**Requirement**
Quote the data below word for word, from its first line through the line containing "As read: 11h34", and stop there.

[Dataset items]

-=-=-=-=-

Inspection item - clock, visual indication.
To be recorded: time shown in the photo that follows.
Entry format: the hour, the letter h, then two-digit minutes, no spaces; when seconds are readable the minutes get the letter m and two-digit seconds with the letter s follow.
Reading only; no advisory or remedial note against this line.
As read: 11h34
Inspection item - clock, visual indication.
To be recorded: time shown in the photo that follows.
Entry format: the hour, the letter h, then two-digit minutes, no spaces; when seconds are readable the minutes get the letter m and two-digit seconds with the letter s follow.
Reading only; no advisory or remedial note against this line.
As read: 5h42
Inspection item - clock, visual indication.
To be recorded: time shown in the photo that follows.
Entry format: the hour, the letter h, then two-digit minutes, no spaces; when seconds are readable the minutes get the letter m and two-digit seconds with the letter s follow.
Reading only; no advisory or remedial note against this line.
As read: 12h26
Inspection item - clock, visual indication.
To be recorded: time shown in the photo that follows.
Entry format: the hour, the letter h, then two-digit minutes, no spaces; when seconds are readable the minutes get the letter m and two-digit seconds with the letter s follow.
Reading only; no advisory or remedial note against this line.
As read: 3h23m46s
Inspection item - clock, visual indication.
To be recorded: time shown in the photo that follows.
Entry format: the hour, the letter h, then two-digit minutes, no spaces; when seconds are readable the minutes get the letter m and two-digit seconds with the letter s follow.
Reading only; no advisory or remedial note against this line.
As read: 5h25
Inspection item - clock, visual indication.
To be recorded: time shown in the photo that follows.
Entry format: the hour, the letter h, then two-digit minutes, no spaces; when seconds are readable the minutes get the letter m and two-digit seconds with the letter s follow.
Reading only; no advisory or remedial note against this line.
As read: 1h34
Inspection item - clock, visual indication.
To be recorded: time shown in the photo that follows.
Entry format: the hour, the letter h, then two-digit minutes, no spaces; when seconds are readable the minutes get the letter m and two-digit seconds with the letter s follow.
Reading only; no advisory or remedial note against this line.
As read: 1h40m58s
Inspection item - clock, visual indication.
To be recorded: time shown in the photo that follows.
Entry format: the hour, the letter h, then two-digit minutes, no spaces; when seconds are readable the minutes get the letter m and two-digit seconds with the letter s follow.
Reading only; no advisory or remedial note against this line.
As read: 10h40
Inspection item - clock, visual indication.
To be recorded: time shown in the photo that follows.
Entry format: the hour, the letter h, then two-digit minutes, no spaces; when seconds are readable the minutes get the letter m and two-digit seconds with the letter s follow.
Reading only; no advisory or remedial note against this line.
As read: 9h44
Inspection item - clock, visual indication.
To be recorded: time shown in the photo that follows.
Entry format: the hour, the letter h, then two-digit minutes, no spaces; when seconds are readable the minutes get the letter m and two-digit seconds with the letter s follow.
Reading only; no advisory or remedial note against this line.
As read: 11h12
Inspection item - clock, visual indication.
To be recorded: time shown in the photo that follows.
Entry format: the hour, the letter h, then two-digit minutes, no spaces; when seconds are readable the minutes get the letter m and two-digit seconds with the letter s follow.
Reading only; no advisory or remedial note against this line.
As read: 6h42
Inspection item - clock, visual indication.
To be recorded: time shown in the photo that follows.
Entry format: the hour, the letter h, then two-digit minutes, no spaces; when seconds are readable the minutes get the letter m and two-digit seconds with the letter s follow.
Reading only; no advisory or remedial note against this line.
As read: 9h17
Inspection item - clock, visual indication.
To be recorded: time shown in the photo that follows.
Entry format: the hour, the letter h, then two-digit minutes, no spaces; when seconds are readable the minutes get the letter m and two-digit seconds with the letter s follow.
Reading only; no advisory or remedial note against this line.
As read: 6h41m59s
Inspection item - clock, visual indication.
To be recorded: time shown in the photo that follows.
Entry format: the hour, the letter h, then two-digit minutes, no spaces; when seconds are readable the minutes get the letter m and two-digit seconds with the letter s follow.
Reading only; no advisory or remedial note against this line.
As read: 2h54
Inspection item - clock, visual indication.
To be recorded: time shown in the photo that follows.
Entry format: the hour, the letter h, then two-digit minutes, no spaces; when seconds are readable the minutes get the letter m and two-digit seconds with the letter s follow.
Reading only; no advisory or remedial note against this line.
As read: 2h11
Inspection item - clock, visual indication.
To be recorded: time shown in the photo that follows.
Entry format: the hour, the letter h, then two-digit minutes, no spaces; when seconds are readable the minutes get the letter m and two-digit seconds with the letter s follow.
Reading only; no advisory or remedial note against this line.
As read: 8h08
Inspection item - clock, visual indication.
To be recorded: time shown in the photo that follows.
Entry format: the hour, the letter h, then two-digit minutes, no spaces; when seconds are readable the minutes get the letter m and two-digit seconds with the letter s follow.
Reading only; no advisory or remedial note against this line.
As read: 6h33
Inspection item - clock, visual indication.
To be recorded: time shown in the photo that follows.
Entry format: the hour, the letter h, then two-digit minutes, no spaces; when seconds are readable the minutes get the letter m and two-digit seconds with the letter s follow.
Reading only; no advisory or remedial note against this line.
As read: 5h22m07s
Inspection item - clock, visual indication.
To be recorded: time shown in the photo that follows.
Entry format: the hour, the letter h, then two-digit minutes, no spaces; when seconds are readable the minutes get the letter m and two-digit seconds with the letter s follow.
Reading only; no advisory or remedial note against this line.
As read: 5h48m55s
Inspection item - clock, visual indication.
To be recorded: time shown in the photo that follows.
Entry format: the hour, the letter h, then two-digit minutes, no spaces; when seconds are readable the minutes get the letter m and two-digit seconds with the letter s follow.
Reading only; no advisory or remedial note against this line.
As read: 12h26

-=-=-=-=-

**Exercise response**
Inspection item - clock, visual indication.
To be recorded: time shown in the photo that follows.
Entry format: the hour, the letter h, then two-digit minutes, no spaces; when seconds are readable the minutes get the letter m and two-digit seconds with the letter s follow.
Reading only; no advisory or remedial note against this line.
As read: 11h34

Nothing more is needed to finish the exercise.